Kakak sepupuku itu memang menyayangiku dan sikapnya sampai sekarang masih belum berubah.
Tapi, hanya sebatas itu.
Ya sudahlah, aku masih muda dan masa depanku masih panjang, kayaknya aku juga belum siap jadi istri.
Sekarang, aku mau fokus kuliah dan meraih cita-citaku!
Apalagi aku dan Mas Azam memang sama-sama tidak punya perasaan cinta.
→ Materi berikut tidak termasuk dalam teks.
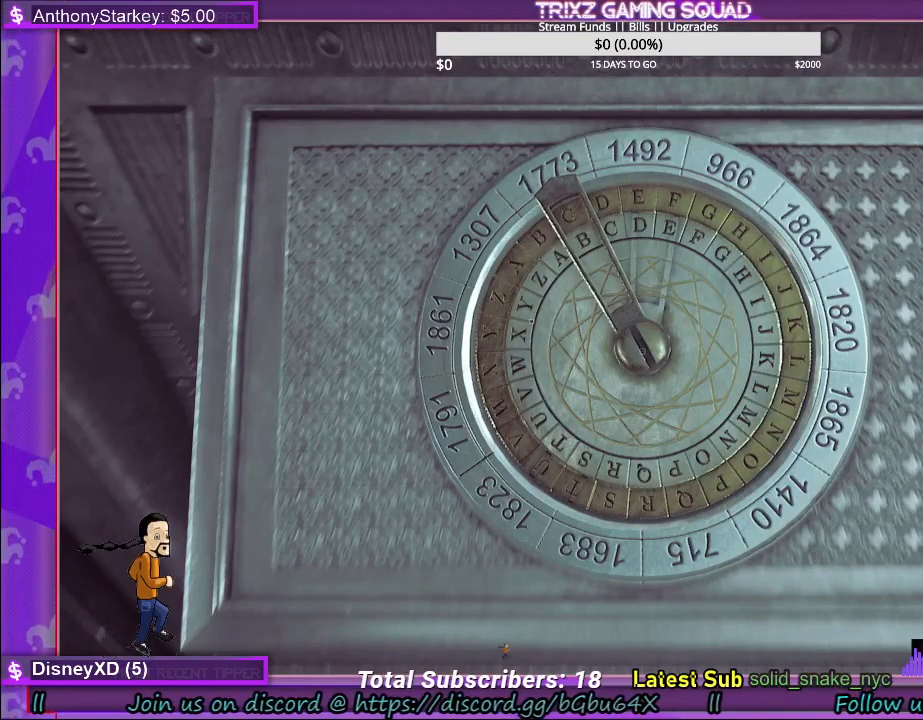
{"keys": [], "mouse": [], "events": [[184, "mouse_left", "down"], [450, "mouse_left", "up"]]}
Jadi aku akan menjalani takdir Allah ini sesuai arus yang mengalir!
****
Keesokan paginya ...
Sesuai janji Mas Azam, ia akan mengantarkanku ke kampus sekaligus mengurus pendaftarannya. Katanya, aku akan masuk kampus Universitas Erlangga karena aku sendiri tak tahu. Aku memang sangat ingin kuliah, tapi aku tak tahu jika ternyata aku akan kuliah di Kota Pahlawan ini.
Pagi-pagi, aku sudah siap dengan outfit ala kadarnya, sebagaimana kebiasaanku di desaku. Rok plisket warna mustard dengan atasan warna milo dan jilbab segi empat yang lebar warna senada. Saat aku bercermin, aku sangat bersemangat dan merasa cantik. Ya, meskipun aku tak bisa pake make-up dengan baik, setidaknya aku selalu wajib pakai lip gloss. Alisku termasuk tebal, jadi tak perlu dilukis.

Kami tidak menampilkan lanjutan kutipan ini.